Se vens a uma terra estranha
curva-te
se este lugar é esquisito
curva-te
Se o dia é todo estranheza
submete-te
- és infinitamente mais estranho

1986, Roswitha Kempf.

- Trevo

Viajar
mas não
para

viajar
mas sem
onde

sem rota sem ciclo sem círculo
sem finalidade possível.

Viajar
e nem sequer sonhar-se
esta viagem.

1988, Coleção Claro Enigma, organização de Augusto Massi, Livraria Duas Cidades.

- Teia

Hamlet
… mais filosofias
    que coisas!

1996, Geração Editorial.

Os amigos de Orides Fontela, como Antonio Candido, Marilena Chauí, Davi Arrigucci Jr., Augusto Massi, foram os salvadores e os companheiros de vida da autora.
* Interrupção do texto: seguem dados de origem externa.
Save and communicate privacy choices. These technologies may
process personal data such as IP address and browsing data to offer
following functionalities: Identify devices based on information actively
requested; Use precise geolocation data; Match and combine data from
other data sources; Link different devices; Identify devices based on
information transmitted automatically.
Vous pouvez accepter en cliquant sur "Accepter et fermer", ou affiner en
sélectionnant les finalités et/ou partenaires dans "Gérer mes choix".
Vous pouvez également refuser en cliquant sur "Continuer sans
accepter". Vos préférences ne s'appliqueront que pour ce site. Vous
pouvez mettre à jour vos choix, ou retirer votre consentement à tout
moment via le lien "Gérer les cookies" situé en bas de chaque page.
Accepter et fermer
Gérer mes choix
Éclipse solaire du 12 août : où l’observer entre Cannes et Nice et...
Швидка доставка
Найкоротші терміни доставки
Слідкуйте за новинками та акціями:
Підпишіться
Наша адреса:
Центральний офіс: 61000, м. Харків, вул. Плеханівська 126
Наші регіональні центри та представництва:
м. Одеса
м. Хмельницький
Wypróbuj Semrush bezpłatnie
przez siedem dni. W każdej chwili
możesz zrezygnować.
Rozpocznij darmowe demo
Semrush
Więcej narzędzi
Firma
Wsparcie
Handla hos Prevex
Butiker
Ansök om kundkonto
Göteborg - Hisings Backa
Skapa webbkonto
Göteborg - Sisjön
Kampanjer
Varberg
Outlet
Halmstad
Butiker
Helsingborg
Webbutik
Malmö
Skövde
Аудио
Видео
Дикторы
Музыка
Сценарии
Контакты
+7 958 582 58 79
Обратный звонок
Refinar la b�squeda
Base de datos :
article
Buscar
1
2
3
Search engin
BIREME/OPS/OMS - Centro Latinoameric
Massi foi quem não deixou, muitas vezes, a poeta cometer suicídio.

Por ter sido despejada, Orides passou seus últimos anos morando na Casa do Estudante Universitário, no Centro da cidade de São Paulo. A morte da autora aconteceu em novembro de 1998, aos 58 anos, na Fundação Sanatório São Paulo.

¹Entrevista a Michel Riaudel, op. Cit, p. 172. Disponível em <Teses.USP>. Acesso em: 27/01/2016.